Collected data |
^^^^^^^^^^^^^^^^

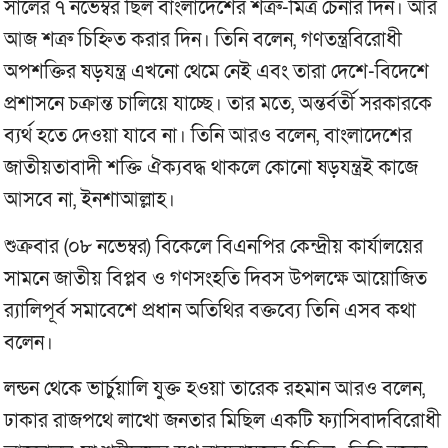
সালের ৭ নভেম্বর ছিল বাংলাদেশের শত্রু-মিত্র চেনার দিন। আর
আজ শত্রু চিহ্নিত করার দিন। তিনি বলেন, গণতন্ত্রবিরোধী
অপশক্তির ষড়যন্ত্র এখনো থেমে নেই এবং তারা দেশে-বিদেশে
প্রশাসনে চক্রান্ত চালিয়ে যাচ্ছে। তার মতে, অন্তর্বর্তী সরকারকে
ব্যর্থ হতে দেওয়া যাবে না। তিনি আরও বলেন, বাংলাদেশের
জাতীয়তাবাদী শক্তি ঐক্যবদ্ধ থাকলে কোনো ষড়যন্ত্রই কাজে
আসবে না, ইনশাআল্লাহ।
শুক্রবার (০৮ নভেম্বর) বিকেলে বিএনপির কেন্দ্রীয় কার্যালয়ের
সামনে জাতীয় বিপ্লব ও গণসংহতি দিবস উপলক্ষে আয়োজিত
র‍্যালিপূর্ব সমাবেশে প্রধান অতিথির বক্তব্যে তিনি এসব কথা
বলেন।
লন্ডন থেকে ভার্চুয়ালি যুক্ত হওয়া তারেক রহমান আরও বলেন,
ঢাকার রাজপথে লাখো জনতার মিছিল একটি ফ্যাসিবাদবিরোধী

^^^^^^^^^^^^^^^^

Please reproduce the text of the records above, swapping "বিকেলে" for "সন্ধ্যায়" and keeping everything else unchanged. Leave the pictures out.

Result for this exercise |
সালের ৭ নভেম্বর ছিল বাংলাদেশের শত্রু-মিত্র চেনার দিন। আর
আজ শত্রু চিহ্নিত করার দিন। তিনি বলেন, গণতন্ত্রবিরোধী
অপশক্তির ষড়যন্ত্র এখনো থেমে নেই এবং তারা দেশে-বিদেশে
প্রশাসনে চক্রান্ত চালিয়ে যাচ্ছে। তার মতে, অন্তর্বর্তী সরকারকে
ব্যর্থ হতে দেওয়া যাবে না। তিনি আরও বলেন, বাংলাদেশের
জাতীয়তাবাদী শক্তি ঐক্যবদ্ধ থাকলে কোনো ষড়যন্ত্রই কাজে
আসবে না, ইনশাআল্লাহ।
শুক্রবার (০৮ নভেম্বর) সন্ধ্যায় বিএনপির কেন্দ্রীয় কার্যালয়ের
সামনে জাতীয় বিপ্লব ও গণসংহতি দিবস উপলক্ষে আয়োজিত
র‍্যালিপূর্ব সমাবেশে প্রধান অতিথির বক্তব্যে তিনি এসব কথা
বলেন।
লন্ডন থেকে ভার্চুয়ালি যুক্ত হওয়া তারেক রহমান আরও বলেন,
ঢাকার রাজপথে লাখো জনতার মিছিল একটি ফ্যাসিবাদবিরোধী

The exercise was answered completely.